# Line test set up for trolling Lake Michigan



## Kidd17 (Feb 25, 2016)

I have 30lb mono as a main line, then 20lb sea gaurd leader for connecting dipseys to dodger, then to the lure. The problem here...the flies I bought come pre lined with 50 lb. I would hate to have a break off elsewhere on my line to loose the whole set up because the 50lb section didn't snap first. 

I will be keeping attention to my drag of course but should I replace my main line with something heavier in braid or re-line the flies with my 20lb leader?

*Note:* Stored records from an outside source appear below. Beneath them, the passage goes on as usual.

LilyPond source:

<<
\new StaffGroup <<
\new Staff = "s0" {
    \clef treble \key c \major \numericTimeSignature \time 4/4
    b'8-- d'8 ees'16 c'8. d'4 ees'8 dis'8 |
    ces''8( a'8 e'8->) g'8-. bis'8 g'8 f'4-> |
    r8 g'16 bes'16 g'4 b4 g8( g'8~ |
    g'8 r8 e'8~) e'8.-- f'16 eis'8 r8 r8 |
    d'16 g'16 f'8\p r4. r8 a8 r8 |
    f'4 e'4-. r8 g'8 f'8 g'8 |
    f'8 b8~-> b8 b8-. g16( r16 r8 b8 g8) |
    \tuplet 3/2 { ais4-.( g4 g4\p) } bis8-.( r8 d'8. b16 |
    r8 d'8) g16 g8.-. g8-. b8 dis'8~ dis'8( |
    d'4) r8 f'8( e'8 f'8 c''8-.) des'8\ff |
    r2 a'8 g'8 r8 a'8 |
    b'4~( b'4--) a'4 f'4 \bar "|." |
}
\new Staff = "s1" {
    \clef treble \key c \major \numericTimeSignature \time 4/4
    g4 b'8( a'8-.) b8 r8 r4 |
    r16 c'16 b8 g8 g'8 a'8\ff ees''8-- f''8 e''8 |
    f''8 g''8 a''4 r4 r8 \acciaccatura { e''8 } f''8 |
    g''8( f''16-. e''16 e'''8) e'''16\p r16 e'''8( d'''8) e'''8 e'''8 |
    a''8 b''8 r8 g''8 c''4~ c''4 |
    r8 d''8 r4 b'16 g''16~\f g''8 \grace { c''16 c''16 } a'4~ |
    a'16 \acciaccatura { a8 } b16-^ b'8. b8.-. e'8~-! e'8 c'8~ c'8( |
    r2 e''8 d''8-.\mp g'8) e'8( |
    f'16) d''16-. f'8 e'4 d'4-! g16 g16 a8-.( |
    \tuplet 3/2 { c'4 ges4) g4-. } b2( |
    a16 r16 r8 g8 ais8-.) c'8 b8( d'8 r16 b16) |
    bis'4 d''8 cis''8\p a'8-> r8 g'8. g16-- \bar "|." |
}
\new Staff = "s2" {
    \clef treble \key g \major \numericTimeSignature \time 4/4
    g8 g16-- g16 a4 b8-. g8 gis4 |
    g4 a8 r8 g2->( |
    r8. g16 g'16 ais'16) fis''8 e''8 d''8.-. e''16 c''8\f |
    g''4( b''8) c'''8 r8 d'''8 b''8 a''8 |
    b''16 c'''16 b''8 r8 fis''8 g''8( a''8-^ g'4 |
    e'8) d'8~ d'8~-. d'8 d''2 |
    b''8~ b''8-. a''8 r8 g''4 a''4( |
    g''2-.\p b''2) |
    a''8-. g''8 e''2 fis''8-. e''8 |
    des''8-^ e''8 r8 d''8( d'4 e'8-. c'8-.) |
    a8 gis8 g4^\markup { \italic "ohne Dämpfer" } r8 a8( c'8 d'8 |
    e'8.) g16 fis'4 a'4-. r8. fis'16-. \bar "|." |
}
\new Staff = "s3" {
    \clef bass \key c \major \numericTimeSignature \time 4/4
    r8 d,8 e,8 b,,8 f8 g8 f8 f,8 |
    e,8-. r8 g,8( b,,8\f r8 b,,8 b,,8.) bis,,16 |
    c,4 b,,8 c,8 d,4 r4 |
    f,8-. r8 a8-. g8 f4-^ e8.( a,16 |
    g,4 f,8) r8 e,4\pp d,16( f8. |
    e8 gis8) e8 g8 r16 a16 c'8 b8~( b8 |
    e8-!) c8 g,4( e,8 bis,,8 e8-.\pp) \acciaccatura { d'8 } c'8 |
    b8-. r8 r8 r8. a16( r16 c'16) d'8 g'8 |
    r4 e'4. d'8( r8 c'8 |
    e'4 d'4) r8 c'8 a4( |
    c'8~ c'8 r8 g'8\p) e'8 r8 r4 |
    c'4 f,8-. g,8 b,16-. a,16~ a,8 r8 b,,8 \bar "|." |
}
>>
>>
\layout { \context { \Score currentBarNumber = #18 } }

I would like to go heavy to light as the setup makes its way to the lure but wondering your thoughts on how you segment line test.


----------



## Eyefull (Dec 1, 2009)

I would switch your main line to either 50# braid, or stainless wire if you have a rod that supports wire. The 30# mono will have loads of drag in the water, preventing you from gaining good depth, and will stretch too much for good hookups. From your diver to the bait, you want to use at at least 30# floro, if not 40#. The fish are big this year and will make short work out of 20#, even with proper drag amounts. Don't be afraid to go long, like 15 feet or more with your diver leads, you can handline the fish to the net once the diver is up to the tip of the rod. You actually lose much fewer fish leadering the fish to the net, vs. the angler fighting it.


----------



## FishKilla419 (Feb 22, 2008)

50# or 80# fireline is what my buddies run on their divers that aren't wire. 
20# fluro doesent really have a place in a dipsy setup. I'd run 40. And long leads like mentioned above are $$.


----------



## Kidd17 (Feb 25, 2016)

Thanks for the replys I have a spool of 50lb braid coming and plan on using my 30lb for the leaders for now until it proves not to work. Will report back once I've given it a try this weekend out of pentwater.


----------



## GuppyII (Sep 14, 2008)

On my mono divers I run 30# and a 30# leader. Those only get used for shallow water or scum line fishing with spoons. When I ran braid divers I ran 40# with a 40 lb leader, flies and meat rigs get 50 for abrasion resistance. My wire divers are all 30# wire with usually a 40# leader unless I'm running spoons then they get 30#. Salmon aren't finicky to lb test when coming into a diver, attractor set up.


----------